_Work item:_ Copy the data from its first line through the line containing "econòmica de la", inclusive, swapping "tecnològiques" for "científiques" and leaving everything else unchanged.

[Data excerpts]
^^^^^^^^

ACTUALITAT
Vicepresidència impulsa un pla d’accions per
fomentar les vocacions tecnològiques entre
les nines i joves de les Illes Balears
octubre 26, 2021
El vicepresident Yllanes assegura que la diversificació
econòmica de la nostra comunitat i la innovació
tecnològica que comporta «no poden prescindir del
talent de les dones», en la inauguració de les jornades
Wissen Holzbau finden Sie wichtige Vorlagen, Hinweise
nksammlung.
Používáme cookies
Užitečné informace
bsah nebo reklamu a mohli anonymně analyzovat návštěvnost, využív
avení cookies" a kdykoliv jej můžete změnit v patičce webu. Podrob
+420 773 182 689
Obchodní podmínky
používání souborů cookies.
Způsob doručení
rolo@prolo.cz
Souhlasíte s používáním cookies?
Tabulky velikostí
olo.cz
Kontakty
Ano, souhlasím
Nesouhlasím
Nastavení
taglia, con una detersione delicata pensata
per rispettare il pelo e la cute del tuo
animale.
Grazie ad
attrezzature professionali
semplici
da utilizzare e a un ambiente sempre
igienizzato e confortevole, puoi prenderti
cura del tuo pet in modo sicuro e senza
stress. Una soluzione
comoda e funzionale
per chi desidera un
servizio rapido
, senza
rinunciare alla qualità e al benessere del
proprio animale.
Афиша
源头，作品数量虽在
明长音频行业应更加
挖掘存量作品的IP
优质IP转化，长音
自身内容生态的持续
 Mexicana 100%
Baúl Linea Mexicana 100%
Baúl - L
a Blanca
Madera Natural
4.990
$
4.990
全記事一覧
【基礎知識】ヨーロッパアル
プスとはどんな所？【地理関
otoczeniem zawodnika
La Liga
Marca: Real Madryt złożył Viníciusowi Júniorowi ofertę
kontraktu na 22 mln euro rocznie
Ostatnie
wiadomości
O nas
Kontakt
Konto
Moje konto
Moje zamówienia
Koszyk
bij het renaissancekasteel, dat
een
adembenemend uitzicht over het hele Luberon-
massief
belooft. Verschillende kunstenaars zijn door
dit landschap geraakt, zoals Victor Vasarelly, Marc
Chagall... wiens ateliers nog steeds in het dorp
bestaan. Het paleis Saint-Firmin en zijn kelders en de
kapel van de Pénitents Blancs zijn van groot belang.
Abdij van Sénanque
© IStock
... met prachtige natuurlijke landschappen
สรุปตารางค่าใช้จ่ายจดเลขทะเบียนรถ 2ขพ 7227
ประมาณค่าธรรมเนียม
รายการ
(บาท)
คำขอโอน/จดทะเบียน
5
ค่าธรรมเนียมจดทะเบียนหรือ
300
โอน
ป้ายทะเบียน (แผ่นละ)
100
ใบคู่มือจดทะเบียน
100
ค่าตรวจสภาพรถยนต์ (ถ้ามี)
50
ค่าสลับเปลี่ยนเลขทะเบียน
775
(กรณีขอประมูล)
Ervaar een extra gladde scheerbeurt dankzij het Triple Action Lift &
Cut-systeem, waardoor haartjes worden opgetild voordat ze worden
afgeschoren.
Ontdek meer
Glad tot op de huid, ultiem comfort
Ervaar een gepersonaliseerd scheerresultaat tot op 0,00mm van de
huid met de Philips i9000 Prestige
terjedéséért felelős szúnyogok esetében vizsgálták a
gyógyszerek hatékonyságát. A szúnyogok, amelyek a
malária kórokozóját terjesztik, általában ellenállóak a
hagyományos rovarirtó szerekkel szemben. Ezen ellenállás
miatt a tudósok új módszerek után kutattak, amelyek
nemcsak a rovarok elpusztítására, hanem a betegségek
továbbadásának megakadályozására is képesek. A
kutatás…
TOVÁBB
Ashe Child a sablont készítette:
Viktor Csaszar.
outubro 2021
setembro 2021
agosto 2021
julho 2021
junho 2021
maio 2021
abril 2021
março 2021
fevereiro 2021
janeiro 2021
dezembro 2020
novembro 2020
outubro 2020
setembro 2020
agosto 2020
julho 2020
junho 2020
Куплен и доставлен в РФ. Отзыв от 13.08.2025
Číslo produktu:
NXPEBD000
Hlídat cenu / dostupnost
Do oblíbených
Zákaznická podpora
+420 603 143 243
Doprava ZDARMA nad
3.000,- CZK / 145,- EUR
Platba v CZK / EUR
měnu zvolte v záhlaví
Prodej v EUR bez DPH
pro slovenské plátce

^^^^^^^^

_Solution:_
ACTUALITAT
Vicepresidència impulsa un pla d’accions per
fomentar les vocacions científiques entre
les nines i joves de les Illes Balears
octubre 26, 2021
El vicepresident Yllanes assegura que la diversificació
econòmica de la nostra comunitat i la innovació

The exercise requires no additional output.